Let $\Gamma_1\le SL_2(\mathbb{Z})$ be a noncongruence subgroup of finite index.

Let $\Gamma_2\le SL_2(\mathbb{Z})$ be another subgroup of finite index.

Let $M_0(\Gamma_i)$ denote the ring of modular functions for $\Gamma_i$, by which I mean *holomorphic functions on the upper half plane $\mathcal{H}$ which are invariant under $\Gamma_i$* - ie, regular functions on the affine modular curve $\mathcal{H}/\Gamma_i$ - ie, weakly holomorphic modular forms of weight 0 which may have poles at cusps. Since all modular curves are defined over a number field, I'm thinking of $M_0(\Gamma_i)$ as a $\overline{\mathbb{Q}}$-algebra.

1. For any $\Gamma_1,\Gamma_2$ as above, is it true that $M_0(\Gamma_1\cap\Gamma_2)$ is generated by $M_0(\Gamma_1)$ and $M_0(\Gamma_2)$? (as $\overline{\mathbb{Q}}$-algebras)

That was a long shot, so if that's false, then

2. Fixing an arbitrary finite index $\Gamma_1$, can we always find a torsion-free *congruence* subgroup $\Gamma_2$ such that $M_0(\Gamma_1\cap\Gamma_2)$ is generated by $M_0(\Gamma_1)$ and $M_0(\Gamma_2)$? (as $\overline{\mathbb{Q}}$-algebras)

I'd also appreciate pointers to references that specifically address questions about modular functions like this.
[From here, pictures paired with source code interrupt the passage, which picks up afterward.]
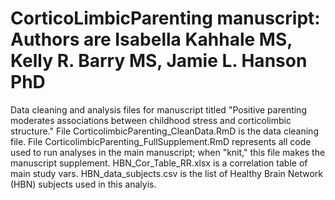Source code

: # CorticoLimbicParenting manuscript: Authors are Isabella Kahhale MS, Kelly R. Barry MS, Jamie L. Hanson PhD
Data cleaning and analysis files for manuscript titled "Positive parenting moderates associations between childhood stress and corticolimbic structure." 
File CorticolimbicParenting_CleanData.RmD is the data cleaning file.
File CorticolimbicParenting_FullSupplement.RmD represents all code used to run analyses in the main manuscript; when "knit," this file makes the manuscript supplement.
HBN_Cor_Table_RR.xlsx is a correlation table of main study vars.
HBN_data_subjects.csv is the list of Healthy Brain Network (HBN) subjects used in this analyis.
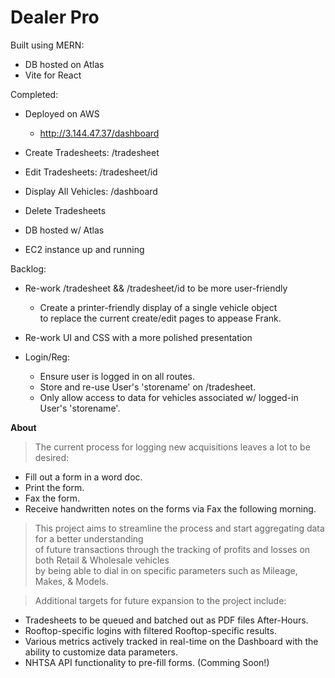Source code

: # Dealer Pro
Built using MERN:
- DB hosted on Atlas
- Vite for React

Completed:
  - Deployed on AWS
    - http://3.144.47.37/dashboard

  - Create Tradesheets: /tradesheet

  - Edit Tradesheets: /tradesheet/id

  - Display All Vehicles: /dashboard

  - Delete Tradesheets

  - DB hosted w/ Atlas

  - EC2 instance up and running

Backlog:

  - Re-work /tradesheet && /tradesheet/id to be more user-friendly
    - Create a printer-friendly display of a single vehicle object  
      to replace the current create/edit pages to appease Frank.

  - Re-work UI and CSS with a more polished presentation

  - Login/Reg:
    - Ensure user is logged in on all routes.
    - Store and re-use User's 'storename' on /tradesheet.
    - Only allow access to data for vehicles associated
      w/ logged-in User's 'storename'.

__About__  
>The current process for logging new acquisitions leaves a lot to be desired:
  - Fill out a form in a word doc.
  - Print the form.
  - Fax the form.
  - Receive handwritten notes on the forms via Fax the following morning.  
  
 > This project aims to streamline the process and start aggregating data for a better understanding  
 > of future transactions through the tracking of profits and losses on both Retail & Wholesale vehicles  
 > by being able to dial in on specific parameters such as Mileage, Makes, & Models.  
  
>Additional targets for future expansion to the project include:
  - Tradesheets to be queued and batched out as PDF files After-Hours.
  - Rooftop-specific logins with filtered Rooftop-specific results.
  - Various metrics actively tracked in real-time on the Dashboard with
    the ability to customize data parameters.
  - NHTSA API functionality to pre-fill forms. (Comming Soon!)
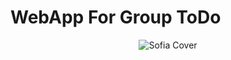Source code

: # WebApp For Group ToDo

<p align="center">

  <img src="https://github.com/abhi123vj/flutter-Node/blob/main/Todo.jpg" alt="Sofia Cover" />

</p>
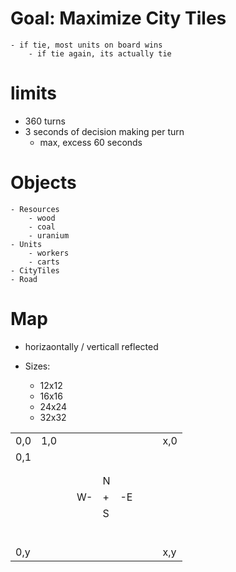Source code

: # Goal: Maximize City Tiles

    - if tie, most units on board wins
        - if tie again, its actually tie

# limits

- 360 turns
- 3 seconds of decision making per turn
  - max, excess 60 seconds

# Objects

    - Resources
        - wood
        - coal
        - uranium
    - Units
        - workers
        - carts
    - CityTiles
    - Road

# Map

- horizaontally / verticall reflected

- Sizes:

  - 12x12
  - 16x16
  - 24x24
  - 32x32

|     |     |     |     |     |     |     |     |     |
| --- | --- | --- | --- | --- | --- | --- | --- | --- |
| 0,0 | 1,0 |     |     |     |     |     |     | x,0 |
| 0,1 |     |     |     |     |     |     |     |     |
|     |     |     |     |     |     |     |     |     |
|     |     |     |     |     |     |     |     |     |
|     |     |     |     | N   |     |     |     |     |
|     |     |     | W-  | +   | -E  |     |     |     |
|     |     |     |     | S   |     |     |     |     |
|     |     |     |     |     |     |     |     |     |
|     |     |     |     |     |     |     |     |     |
|     |     |     |     |     |     |     |     |     |
|     |     |     |     |     |     |     |     |     |
|     |     |     |     |     |     |     |     |     |
|     |     |     |     |     |     |     |     |     |
| 0,y |     |     |     |     |     |     |     | x,y |
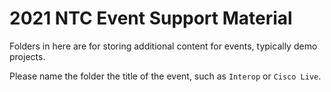 # 2021 NTC Event Support Material

Folders in here are for storing additional content for events, typically demo projects.

Please name the folder the title of the event, such as `Interop` or `Cisco Live`.
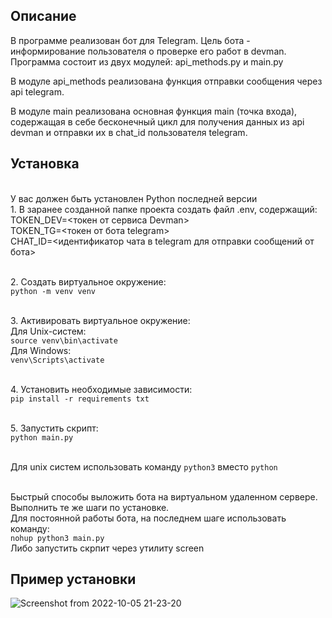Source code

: <h2>Описание</h2>
В программе реализован бот для Telegram.
Цель бота - информирование пользователя о проверке его работ в devman.
Программа состоит из двух модулей: api_methods.py и main.py

В модуле api_methods реализована функция отправки сообщения через api telegram.

В модуле main реализована основная функция main (точка входа), содержащая в себе бесконечный цикл для получения 
данных из api devman и отправки их в chat_id пользователя telegram.

<h2>Установка</h2>
<br> У вас должен быть установлен Python последней версии
<br>1. В заранее созданной папке проекта создать файл .env, содержащий:
<br>TOKEN_DEV=<токен от сервиса Devman>
<br>TOKEN_TG=<токен от бота telegram>
<br>CHAT_ID=<идентификатор чата в telegram для отправки сообщений от бота>

<br>2. Создать виртуальное окружение:
    <br>`python -m venv venv`
    
<br>3. Активировать виртуальное окружение:
    <br>Для Unix-систем:
    <br>`source venv\bin\activate`
    <br>Для Windows:
    <br>`venv\Scripts\activate`
    
<br>4. Установить необходимые зависимости:
    <br>`pip install -r requirements txt`
    
<br>5. Запустить скрипт:
    <br>`python main.py`
    
<br>Для unix систем использовать команду `python3` вместо `python`

<br>Быстрый способы выложить бота на виртуальном удаленном сервере.
<br>Выполнить те же шаги по установке.
<br>Для постоянной работы бота, на последнем шаге использовать команду:
<br>`nohup python3 main.py`
<br>Либо запустить скрпит через утилиту screen

<h2>Пример установки</h2>

![Screenshot from 2022-10-05 21-23-20](https://user-images.githubusercontent.com/99894266/194118086-0df5736e-f6f0-42f5-9413-1552cd62e592.png)
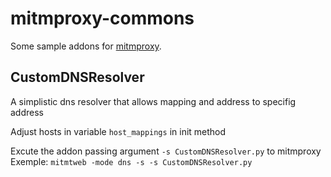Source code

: # mitmproxy-commons

Some sample addons for [mitmproxy](https://github.com/mitmproxy/mitmproxy).

## CustomDNSResolver

A simplistic dns resolver that allows mapping and address to specifig address

Adjust hosts in variable  `host_mappings` in init method

Excute the addon passing argument `-s CustomDNSResolver.py` to mitmproxy
Exemple: `mitmtweb -mode dns -s -s CustomDNSResolver.py`



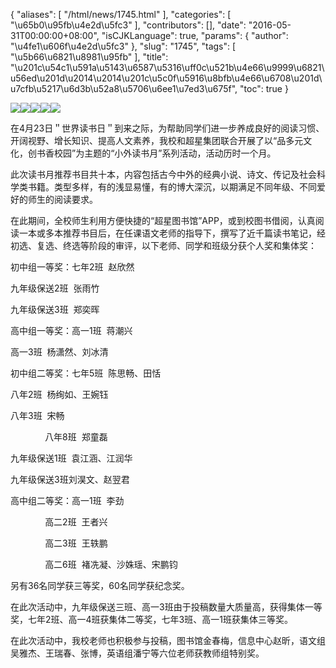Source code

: {
    "aliases": [
        "/html/news/1745.html"
    ],
    "categories": [
        "\u65b0\u95fb\u4e2d\u5fc3"
    ],
    "contributors": [],
    "date": "2016-05-31T00:00:00+08:00",
    "isCJKLanguage": true,
    "params": {
        "author": "\u4fe1\u606f\u4e2d\u5fc3"
    },
    "slug": "1745",
    "tags": [
        "\u5b66\u6821\u8981\u95fb"
    ],
    "title": "\u201c\u54c1\u591a\u5143\u6587\u5316\uff0c\u521b\u4e66\u9999\u6821\u56ed\u201d\u2014\u2014\u201c\u5c0f\u5916\u8bfb\u4e66\u6708\u201d\u7cfb\u5217\u6d3b\u52a8\u5706\u6ee1\u7ed3\u675f",
    "toc": true
}

![](https://cdn.tfls.online/mirror/full/b41ef667671e7fb2089ffff798b23f33cc49942f.jpg)![](https://cdn.tfls.online/mirror/full/4393d14b867d43b4cf92f1bfb36a599cc9fadd57.jpg)![](https://cdn.tfls.online/mirror/full/159c732bede5ee8a704746f915843fadda5f1fc9.jpg)![](https://cdn.tfls.online/mirror/full/37d6aedbea56f9a2625bc06f908a94d8b36dc980.jpg)![](https://cdn.tfls.online/mirror/full/c32b333ccbb37d7a7776b14535153ff4318edd8f.jpg)




在4月23日＂世界读书日＂到来之际，为帮助同学们进一步养成良好的阅读习惯、开阔视野、增长知识、提高人文素养，我校和超星集团联合开展了以“品多元文化，创书香校园”为主题的“小外读书月”系列活动，活动历时一个月。




此次读书月推荐书目共十本，内容包括古今中外的经典小说、诗文、传记及社会科学类书籍。类型多样，有的浅显易懂，有的博大深沉，以期满足不同年级、不同爱好的师生的阅读要求。




在此期间，全校师生利用方便快捷的“超星图书馆”APP，或到校图书借阅，认真阅读一本或多本推荐书目后，在任课语文老师的指导下，撰写了近千篇读书笔记，经初选、复选、终选等阶段的审评，以下老师、同学和班级分获个人奖和集体奖：




初中组一等奖：七年2班  赵欣然




九年级保送2班  张雨竹




九年级保送3班  郑奕晖




高中组一等奖：高一1班  蒋潮兴




高一3班  杨潇然、刘冰清




初中组二等奖：七年5班  陈思畅、田恬




八年2班  杨绚如、王婉钰




八年3班  宋畅




              八年8班  郑童磊




九年级保送1班  袁江涵、江润华




九年级保送3班刘淏文、赵翌君




高中组二等奖：高一1班  李劲




              高二2班  王者兴




              高二3班  王轶鹏




              高二6班  褚冼凝、沙姝瑶、宋鹏钧




另有36名同学获三等奖，60名同学获纪念奖。









在此次活动中，九年级保送三班、高一3班由于投稿数量大质量高，获得集体一等奖，七年2班、高一4班获集体二等奖，七年3班、高一1班获集体三等奖。









在此次活动中，我校老师也积极参与投稿，图书馆金春梅，信息中心赵昕，语文组吴雅杰、王瑞春、张博，英语组潘宁等六位老师获教师组特别奖。



  
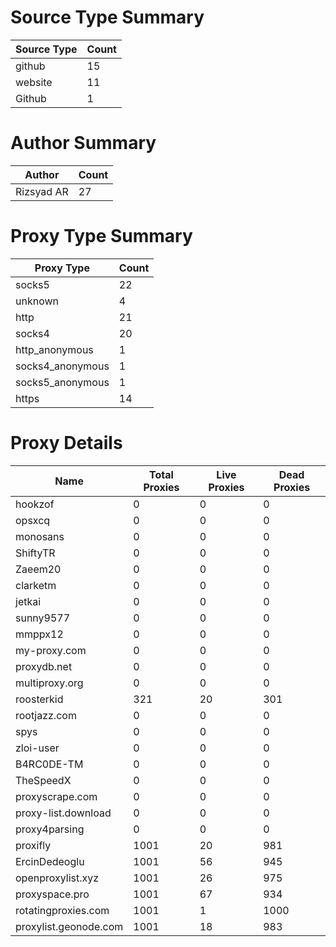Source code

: # Source Type Summary

| Source Type | Count |
|-------------|-------|
| github | 15 |
| website | 11 |
| Github | 1 |


# Author Summary

| Author | Count |
|--------|-------|
| Rizsyad AR | 27 |


# Proxy Type Summary

| Proxy Type | Count |
|------------|-------|
| socks5 | 22 |
| unknown | 4 |
| http | 21 |
| socks4 | 20 |
| http_anonymous | 1 |
| socks4_anonymous | 1 |
| socks5_anonymous | 1 |
| https | 14 |


# Proxy Details

| Name | Total Proxies | Live Proxies | Dead Proxies |
|------|---------------|--------------|---------------|
| hookzof | 0 | 0 | 0 |
| opsxcq | 0 | 0 | 0 |
| monosans | 0 | 0 | 0 |
| ShiftyTR | 0 | 0 | 0 |
| Zaeem20 | 0 | 0 | 0 |
| clarketm | 0 | 0 | 0 |
| jetkai | 0 | 0 | 0 |
| sunny9577 | 0 | 0 | 0 |
| mmppx12 | 0 | 0 | 0 |
| my-proxy.com | 0 | 0 | 0 |
| proxydb.net | 0 | 0 | 0 |
| multiproxy.org | 0 | 0 | 0 |
| roosterkid | 321 | 20 | 301 |
| rootjazz.com | 0 | 0 | 0 |
| spys | 0 | 0 | 0 |
| zloi-user | 0 | 0 | 0 |
| B4RC0DE-TM | 0 | 0 | 0 |
| TheSpeedX | 0 | 0 | 0 |
| proxyscrape.com | 0 | 0 | 0 |
| proxy-list.download | 0 | 0 | 0 |
| proxy4parsing | 0 | 0 | 0 |
| proxifly | 1001 | 20 | 981 |
| ErcinDedeoglu | 1001 | 56 | 945 |
| openproxylist.xyz | 1001 | 26 | 975 |
| proxyspace.pro | 1001 | 67 | 934 |
| rotatingproxies.com | 1001 | 1 | 1000 |
| proxylist.geonode.com | 1001 | 18 | 983 |
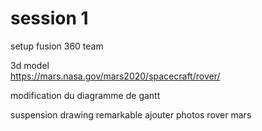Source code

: # session 1

setup fusion 360 team

3d model  
https://mars.nasa.gov/mars2020/spacecraft/rover/

modification du diagramme de gantt  

suspension
drawing remarkable
ajouter photos rover mars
EDIT: Here's an example. Let $Y(1) := \mathcal{H}/SL_2(\mathbb{Z})$, and $Y(\Gamma_1) := \mathcal{H}/\Gamma_1$, then we may consider trying to set $\Gamma_2 := \Gamma_1(p)$ for some prime $p$. If $\pm\Gamma_1$ has index $d$ in $PSL_2(\mathbb{Z})$, then we may find a $p\ge 5$ such that $Y_1(p) := \mathcal{H}/\Gamma_1(p)$ and $Y(\Gamma_1)$ have coprime degrees over the $j$-line $Y(1)$. In this case, the tensor product
$$M_0(\Gamma_1)\otimes_{\overline{\mathbb{Q}[j]}}M_0(\Gamma_1(p))$$
is an integral domain, and is a subring of $M_0(\Gamma_1\cap\Gamma_1(p))$ with the same fraction field. In this case, since such quotients of $\mathcal{H}$ are all nonsingular, we find that $M_0(\Gamma_1\cap\Gamma_1(p))$ must be the integral closure of $M_0(\Gamma_1)\otimes_{\overline{\mathbb{Q}[j]}}M_0(\Gamma_1(p))$ (inside their common fraction field). Thus, we can ask: can we find a $p$ such that $M_0(\Gamma_1)\otimes_{\overline{\mathbb{Q}[j]}}M_0(\Gamma_1(p))$ is already integrally closed? If not, can we do it with $\Gamma_1(p)$ replaced by another torsion-free congruence subgroup?